Here’s the technical information. It uses a piston engine to spin two smallish propellers. At first look it seems inefficient: the propellers are so small (diameter 1.7 ft so radius is 0.26 m) so the air mass flow is low and hence the velocity of the jet must be high, meaning high power needs for the thrust. (Mind you, it’s efficient compared to a peroxide rocket or a low bypass turbofan engine that have been used for jetpacks in the past.)
But let’s look closer. Engine specs. It’s a two stroke 2.0 liter V4 that produces about 150 HP at 6000 RPM and it weighs 60 kg. The quite high RPM means it produces quite high power.
If the engine spun at a lower speed, you could use bigger props, but the engine would produce less power.
If it spun at a higher speed, you could have higher power for little mass growth in the engine and then use a gearbox to still use the same size or even bigger props (if you geared it down further). But gearboxes are heavy, expensive and often unreliable.
6000 rpm is 100 Hz (rpm is a totally weird unit for spin rate anyway, why is it always used?). Speed of sound is 320 m/s. Hence at 100 Hz the supersonic radius would be 0.5 meters (100 1/s * 2 * 3.14 * 0.5 m = 307 m/s). At the Martin Jetpack’s 0.25 m blade radius it’s about half the speed of sound. At the 7058 max RPM it’s 180 m/s or about 60% of Mach 1 – the transonic region should be easily avoided. Maybe they could be even slightly bigger.

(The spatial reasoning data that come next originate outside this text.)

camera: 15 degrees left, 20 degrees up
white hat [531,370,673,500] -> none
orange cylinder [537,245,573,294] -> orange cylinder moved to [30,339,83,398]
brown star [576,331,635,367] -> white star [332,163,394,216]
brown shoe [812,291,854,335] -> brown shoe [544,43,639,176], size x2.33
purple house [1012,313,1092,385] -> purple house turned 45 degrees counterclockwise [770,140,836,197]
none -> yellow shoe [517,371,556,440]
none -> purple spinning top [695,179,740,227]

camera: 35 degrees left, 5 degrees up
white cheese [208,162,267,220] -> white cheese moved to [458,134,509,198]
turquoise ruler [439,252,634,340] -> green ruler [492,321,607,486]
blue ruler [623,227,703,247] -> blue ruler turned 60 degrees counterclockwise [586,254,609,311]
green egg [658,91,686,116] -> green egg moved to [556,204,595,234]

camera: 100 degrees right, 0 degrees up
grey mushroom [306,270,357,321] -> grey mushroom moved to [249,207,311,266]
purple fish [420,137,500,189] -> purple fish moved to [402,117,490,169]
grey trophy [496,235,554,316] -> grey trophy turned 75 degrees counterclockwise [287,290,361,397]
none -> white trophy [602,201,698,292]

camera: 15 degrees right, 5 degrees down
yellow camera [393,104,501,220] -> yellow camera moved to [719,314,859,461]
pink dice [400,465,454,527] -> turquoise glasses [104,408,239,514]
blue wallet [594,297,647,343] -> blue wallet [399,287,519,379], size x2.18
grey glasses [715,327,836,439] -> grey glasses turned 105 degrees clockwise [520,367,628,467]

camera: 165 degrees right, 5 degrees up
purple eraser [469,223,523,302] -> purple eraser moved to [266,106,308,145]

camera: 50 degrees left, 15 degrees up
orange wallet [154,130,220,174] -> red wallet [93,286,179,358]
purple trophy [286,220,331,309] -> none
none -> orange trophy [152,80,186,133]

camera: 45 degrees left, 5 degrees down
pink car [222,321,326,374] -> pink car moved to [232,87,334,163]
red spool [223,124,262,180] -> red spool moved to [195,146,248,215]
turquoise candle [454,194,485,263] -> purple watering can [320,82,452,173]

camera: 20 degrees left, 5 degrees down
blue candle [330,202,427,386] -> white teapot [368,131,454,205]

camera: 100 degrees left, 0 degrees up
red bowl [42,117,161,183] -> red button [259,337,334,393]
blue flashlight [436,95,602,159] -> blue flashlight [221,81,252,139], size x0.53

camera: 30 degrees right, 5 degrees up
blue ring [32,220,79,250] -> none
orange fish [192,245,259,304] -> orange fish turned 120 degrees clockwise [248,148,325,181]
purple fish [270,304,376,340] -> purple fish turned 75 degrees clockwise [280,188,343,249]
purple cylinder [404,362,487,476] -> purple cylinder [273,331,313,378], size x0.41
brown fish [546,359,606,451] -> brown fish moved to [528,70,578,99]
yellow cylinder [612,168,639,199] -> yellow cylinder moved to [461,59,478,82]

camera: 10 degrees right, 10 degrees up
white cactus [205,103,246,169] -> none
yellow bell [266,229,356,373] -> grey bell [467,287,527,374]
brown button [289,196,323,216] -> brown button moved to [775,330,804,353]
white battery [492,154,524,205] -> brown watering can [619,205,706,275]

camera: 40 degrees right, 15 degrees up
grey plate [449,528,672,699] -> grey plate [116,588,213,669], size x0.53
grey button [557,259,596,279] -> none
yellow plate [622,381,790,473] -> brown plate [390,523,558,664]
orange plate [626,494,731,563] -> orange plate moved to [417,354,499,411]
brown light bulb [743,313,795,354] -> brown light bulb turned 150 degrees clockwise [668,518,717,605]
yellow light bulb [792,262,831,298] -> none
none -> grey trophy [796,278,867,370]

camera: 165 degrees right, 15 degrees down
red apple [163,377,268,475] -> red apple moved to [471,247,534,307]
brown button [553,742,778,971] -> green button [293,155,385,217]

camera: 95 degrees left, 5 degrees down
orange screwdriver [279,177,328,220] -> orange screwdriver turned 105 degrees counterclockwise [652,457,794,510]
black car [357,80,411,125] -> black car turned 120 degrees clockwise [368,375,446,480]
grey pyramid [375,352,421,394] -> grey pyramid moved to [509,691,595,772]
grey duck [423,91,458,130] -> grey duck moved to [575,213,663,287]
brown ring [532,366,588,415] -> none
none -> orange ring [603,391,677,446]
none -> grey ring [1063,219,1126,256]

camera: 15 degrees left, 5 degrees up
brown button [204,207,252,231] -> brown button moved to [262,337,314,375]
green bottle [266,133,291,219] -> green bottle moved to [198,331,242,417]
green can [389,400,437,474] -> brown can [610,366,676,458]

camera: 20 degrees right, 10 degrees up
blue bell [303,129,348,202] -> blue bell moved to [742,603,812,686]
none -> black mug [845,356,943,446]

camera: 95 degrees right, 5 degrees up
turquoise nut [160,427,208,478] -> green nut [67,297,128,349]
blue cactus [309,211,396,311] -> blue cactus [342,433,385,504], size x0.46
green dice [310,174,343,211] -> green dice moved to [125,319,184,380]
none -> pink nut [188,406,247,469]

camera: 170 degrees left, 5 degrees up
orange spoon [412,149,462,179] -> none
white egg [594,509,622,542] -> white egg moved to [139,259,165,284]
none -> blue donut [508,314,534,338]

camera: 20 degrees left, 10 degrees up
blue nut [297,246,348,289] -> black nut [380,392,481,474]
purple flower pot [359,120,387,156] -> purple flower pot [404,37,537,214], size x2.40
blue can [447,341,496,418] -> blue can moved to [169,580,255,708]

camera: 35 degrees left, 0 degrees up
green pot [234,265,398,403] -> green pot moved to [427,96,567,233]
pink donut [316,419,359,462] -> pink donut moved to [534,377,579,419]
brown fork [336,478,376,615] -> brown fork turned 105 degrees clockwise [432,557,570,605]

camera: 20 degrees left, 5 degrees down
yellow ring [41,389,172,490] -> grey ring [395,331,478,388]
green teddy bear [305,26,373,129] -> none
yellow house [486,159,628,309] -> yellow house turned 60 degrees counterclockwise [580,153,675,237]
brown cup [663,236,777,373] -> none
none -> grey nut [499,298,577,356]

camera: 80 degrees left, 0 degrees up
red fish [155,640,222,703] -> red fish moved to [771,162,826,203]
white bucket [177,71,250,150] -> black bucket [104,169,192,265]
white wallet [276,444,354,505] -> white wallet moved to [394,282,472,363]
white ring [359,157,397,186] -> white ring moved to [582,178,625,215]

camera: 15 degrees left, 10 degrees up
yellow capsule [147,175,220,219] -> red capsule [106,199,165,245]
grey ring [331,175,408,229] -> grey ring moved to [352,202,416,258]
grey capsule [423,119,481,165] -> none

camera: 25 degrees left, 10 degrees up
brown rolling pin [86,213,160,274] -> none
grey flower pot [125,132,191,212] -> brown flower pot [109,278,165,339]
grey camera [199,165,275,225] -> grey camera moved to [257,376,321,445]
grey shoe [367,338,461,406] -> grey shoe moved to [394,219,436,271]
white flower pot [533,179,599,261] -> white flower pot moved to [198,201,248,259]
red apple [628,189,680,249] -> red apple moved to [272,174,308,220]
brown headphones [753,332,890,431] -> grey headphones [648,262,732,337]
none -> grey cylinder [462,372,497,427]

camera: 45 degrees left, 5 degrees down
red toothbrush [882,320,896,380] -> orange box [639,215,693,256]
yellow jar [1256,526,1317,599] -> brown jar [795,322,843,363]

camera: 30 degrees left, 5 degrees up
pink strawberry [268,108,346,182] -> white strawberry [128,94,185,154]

It’s a compromise design. With the small props you can use relatively high engine speeds so your engine stays light – and you avoid a complex expensive failure-prone gearbox. The machine also stays safe as there is no free flailing propeller. With a larger propeller (or two) you would have to give up the shroud(s) since their weight would be prohibitive. On the other hand, fuel consumption would go down and hence the range could increase. It’s a fascinating design space.